Third, these disciples are not to run about from place to place looking for just the right kind of people to be with. It would seem that Luke is aware of the belief that the “grass is always greener on the other side of the fence” syndrome, which attacks many. …But here, staying put among people is a critical element to being a gospel people and rediscovering the gospel for ourselves. There is no room given here for an understanding of meeting with only my own kind or being drawn to those who share my values and my politics. Our neighbors across the street or next door could be from any part of the world today, and chances are they don’t share our worldview. This, right here is where we are being invited to plant ourselves in the local, making a commitment for the long haul. This is not a get in and get out mission in an attempt to get our kind, those who look and think like us into our church. …And it seems to me that for Luke the long view, one of commitment, is a prerequisite to engaging the question of what God is doing in our world.
This is a very different way of going about discerning God’s purposes from the usual ways where people who share all the same values, have known each other for a long time, you know, who can finish each other’s sentences, …there is something wildly radical and different happening here.
So, what does all this say about our local flocks and the crisis of identity faced by so many of the churches in America? …What might be the implications for the kind of transformation that people are eagerly seeking right now? …Luke is reorienting the past few decades in his time to invite these Gentile Christians into a new way of understanding and imagining the Gospel and God’s purpose.
So, could it be that God’s Spirit is inviting us on a similar journey?
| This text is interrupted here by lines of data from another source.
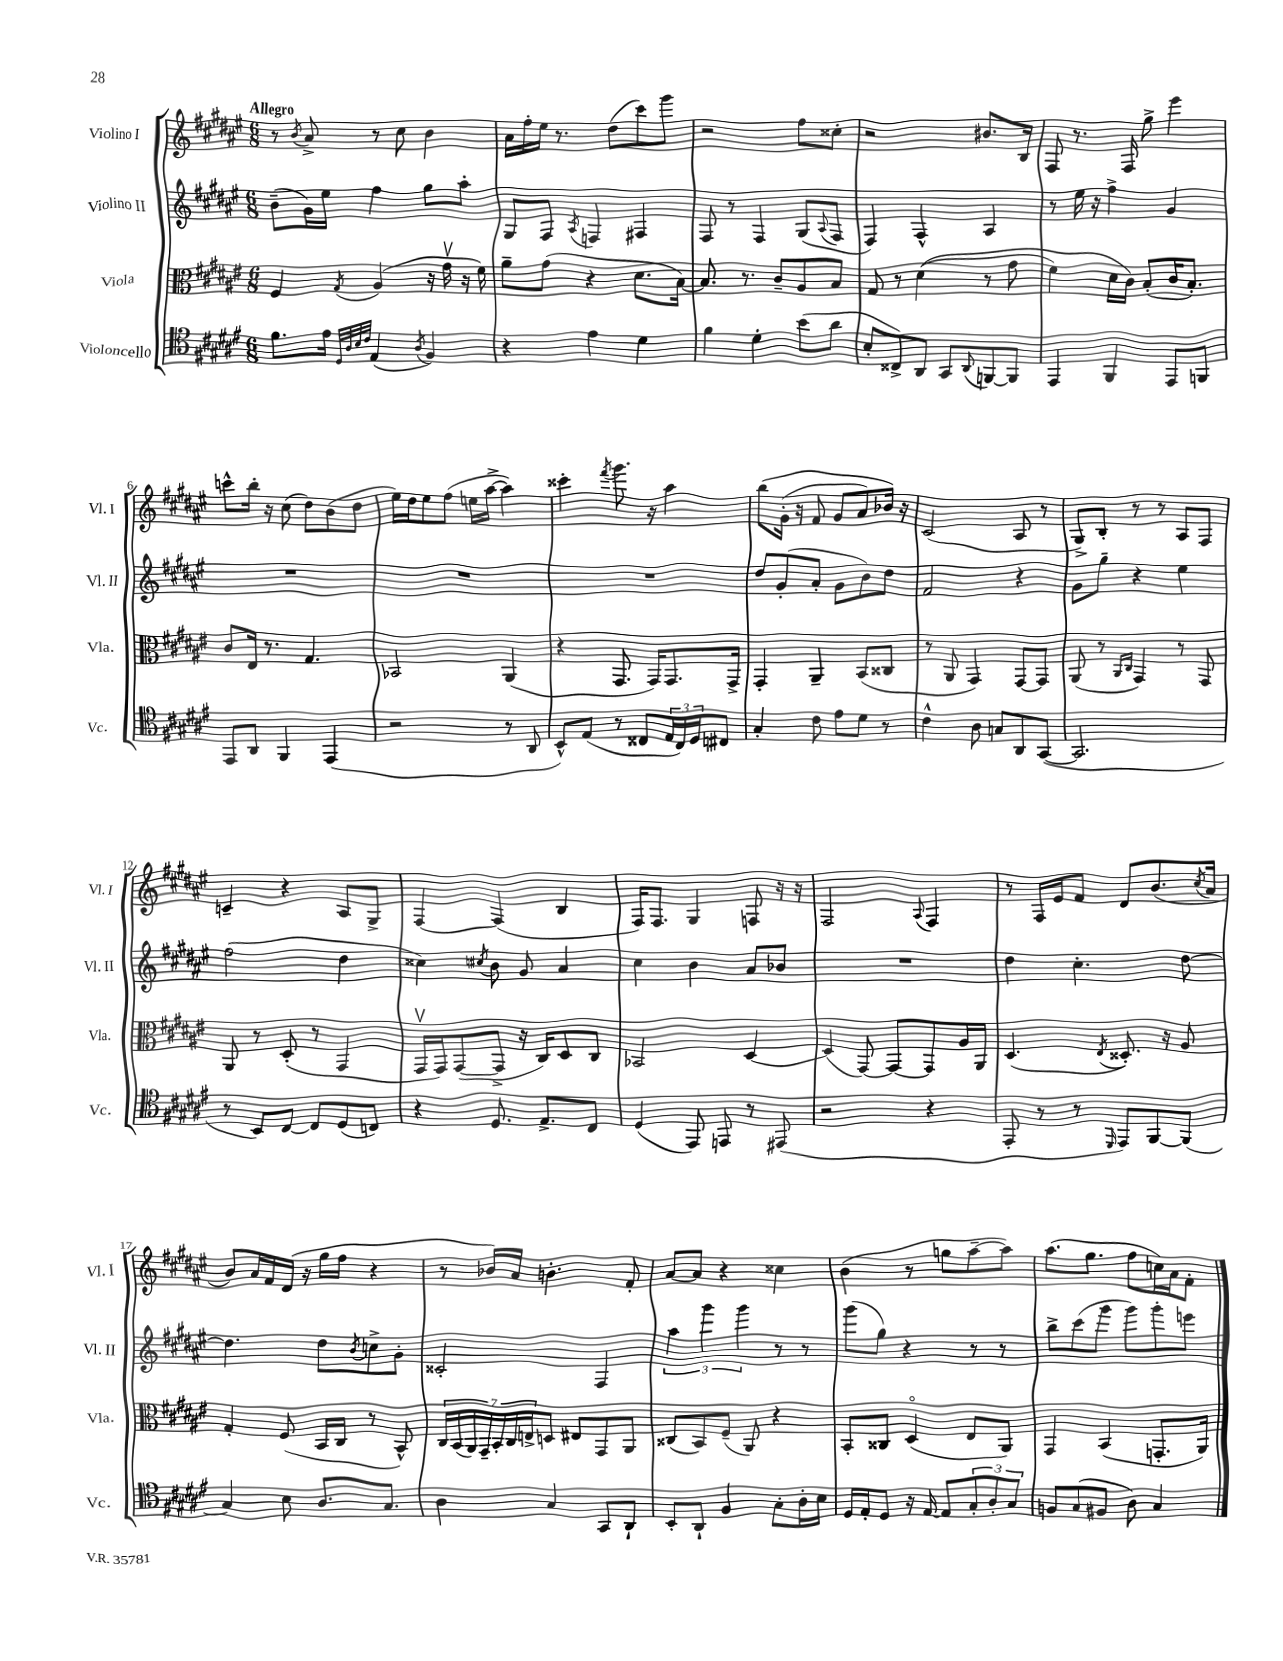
<<
\new StaffGroup <<
\new Staff = "s0" \with { instrumentName = "Violino I" shortInstrumentName = "Vl. I" } {
    \clef treble \key fis \major \numericTimeSignature \time 6/8 \tempo "Allegro"
    r8 \acciaccatura { b'8 } ais'8-> r8 cis''8 b'4 |
    ais'16 fis''16-. eis''16 r8. dis''8( cis'''8) gis'''8 |
    r2 fis''8 cisis''8-. |
    r2 bis'8. b16 |
    fis8 r8. fis16 gis''8-> eis'''4 |
    c'''8-^ b''16-. r16 cis''8( dis''8) b'8( dis''8 |
    eis''16) dis''16 eis''8 fis''8( e''16 ais''16~-> ais''4) |
    cisis'''4-. \acciaccatura { fis'''8 } gis'''8. r16 ais''4 |
    b''8\( gis'16-.( r16 fis'8 gis'8 ais'8) bes'16\) r16 |
    cis'2( ais8 r8 |
    gis8->) b8-. r8 r8 ais8 fis8 |
    c'4-- r4 ais8 gis8-> |
    fis4~ fis4( b4 |
    fis16) fis8. gis4 f8 r16 r16 |
    fis2 \appoggiatura { ais8 } fis4 |
    r8 fis16 eis'16 fis'8 dis'8 b'8.( \acciaccatura { cis''8 } ais'16 |
    b'8) ais'16 fis'16 dis'16( r16 gis''16 fis''16 r4 |
    r8 bes'16) ais'16 b'4.-. fis'8-. |
    ais'8~ ais'8 r4 cisis''4 |
    b'4( r8 g''8 ais''8~-- ais''8) |
    ais''8.( gis''8. fis''8 c''16) ais'16 fis'8-. \bar "|." |
}
\new Staff = "s1" \with { instrumentName = "Violino II" shortInstrumentName = "Vl. II" } {
    \clef treble \key fis \major \numericTimeSignature \time 6/8
    b'8--( gis'16) eis''16 fis''4 gis''8 ais''8-. |
    gis8 fis8 \acciaccatura { ais8 } f4 fis4 |
    fis8 r8 fis4 gis8( \appoggiatura { ais8 } fis8 |
    fis4) fis4-^ ais4 |
    r8 eis''16 r16 fis''4-> gis'4 |
    R2. |
    R2. |
    R2. |
    dis''8 gis'8-.( ais'8-. gis'8 b'8) dis''8 |
    fis'2 r4 |
    gis'8 gis''8-- r4 eis''4 |
    fis''2( dis''4 |
    cisis''4) \acciaccatura { cis''8 } b'8 gis'8 ais'4 |
    cis''4 b'4 ais'8 bes'8 |
    R2. |
    dis''4 cis''4.-. dis''8~ |
    dis''4. dis''8 \acciaccatura { b'8 } c''8-> gis'8-. |
    cisis'2-. fis4 |
    \tuplet 3/2 { ais''4 gis'''4 gis'''4 } r8 r8 |
    gis'''8( gis''8) r4 r8 r8 |
    b''8-> cis'''8( gis'''8 gis'''8) gis'''8-. e'''8 \bar "|." |
}
\new Staff = "s2" \with { instrumentName = "Viola" shortInstrumentName = "Vla." } {
    \clef alto \key fis \major \numericTimeSignature \time 6/8
    fis4 \acciaccatura { gis8 } ais4( r16 gis'16\upbow r16 fis'16) |
    ais'8-- gis'8( r4 dis'8. b16~) |
    b8. r8. cis'8-- ais8 b8 |
    gis8 r8 dis'4(\( r8 gis'8 |
    fis'4) dis'16 cis'16\) b8-.( cis'16 b8.-.) |
    cis'8 eis16 r8. gis4. |
    bes,2 ais,4( |
    r4 gis,8. gis,16) gis,8. gis,16-> |
    gis,4-. ais,4-- b,8( cisis8 |
    r8 ais,8 gis,4) gis,8~ gis,8 |
    ais,8( r8 \grace { ais,16 cis16 } gis,4) r8 gis,8 |
    ais,8 r8 dis8-.( r8 gis,4 |
    gis,16\upbow gis,16) gis,8~( gis,8-> r16 cis16) dis8 cis8 |
    bes,2 dis4~ |
    dis4( gis,8~) gis,8~ gis,8 ais16 ais,16 |
    dis4.( \acciaccatura { eis8 } disis8.-.) r16 ais8 |
    gis4-. fis8( b,16 cis16 r8 b,8-^) |
    \tuplet 7/4 { cis16 b,16( ais,16) gis,16-- b,16-. cis16 e16-> } d8 eis8 gis,8 ais,8 |
    cisis8( b,8) fis8--( ais,8) r4 |
    b,8-. cisis8 dis4\flageolet( eis8 ais,8) |
    gis,4 b,4( g,8.-. ais,16) \bar "|." |
}
\new Staff = "s3" \with { instrumentName = "Violoncello" shortInstrumentName = "Vc." } {
    \clef tenor \key fis \major \numericTimeSignature \time 6/8
    fis'8. eis'16 \grace { dis32 ais32 b32 cis'32 } eis4( \acciaccatura { ais8 } fis4) |
    r4 eis'4 dis'4 |
    fis'4 dis'4-. b'8( ais'8 |
    b8-. cisis8->) ais,8 gis,8 \appoggiatura { ais,8 } f,8~ f,8 |
    eis,4 fis,4 eis,8 f,8 |
    eis,8 ais,8 fis,4 eis,4( |
    r2 r8 ais,8 |
    b,8-^) eis8( r8 cisis8 \tuplet 3/2 { eis16 cisis16) dis16 } cis8 |
    gis4-. cis'8 eis'8 dis'8 r8 |
    cis'4-^ ais8 g8 ais,8 gis,8~( |
    gis,2. |
    r8 b,8) cis8~ cis8 dis8( c8) |
    r4 dis8. eis8.-> cis8 |
    dis4( eis,8) e,8 r8 eis,8( |
    r2 r4 |
    eis,8-. r8 r8 \grace { dis,16 } eis,8) fis,8~ fis,8( |
    gis4) b8 ais8. gis8. |
    ais4 gis4 gis,8 ais,8-! |
    b,8-. ais,8-! fis4 gis8-. ais16-. b16 |
    dis16 eis16-. dis8 r16 eis16~ eis8 \tuplet 3/2 { gis8-. ais8-. gis8 } |
    f8 gis8( fis8 ais8) gis4 \bar "|." |
}
>>
>>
That we, Ridgecrest and all the churches in America, are being called to reorient ourselves, to be converted all over again in a way that may be more radical than the 16th Century Reformation. …In our days of confusion, and boundary-breaking, we are called to practice becoming like the stranger who needs to be received as a “guest” and welcomed to the table of others who may be very different from us.
Our calling is to enter into their homes, dwell among them, and stay with them for quite a period of time without any plans to take off if they or their ways don’t suit us. This is going to mean learning how to actually listen to people without making them objects of our goals and desires.
…It’s going to mean a readiness to inter in to a conversation with the others in our community, seeking to listen to their stories and conversations in a genuinely human engagement. This is going to feel very strange and disrupting for many Christians, even, or maybe especially those in church leadership, because it will mean we are no longer in control of the conversation. God’s Holy Spirit is. …This kind of engagement will not be about getting something from the other or deeming the other a potential customer for our “holy sales pitch.” Instead they are to be the other in a relationship with Jesus through us.
And this leads to another element of what I think Luke may have been communicating to these Gentile Christians whose world was being turned inside out. He wrote that part of Jesus’ instructions was to eat what was set before them.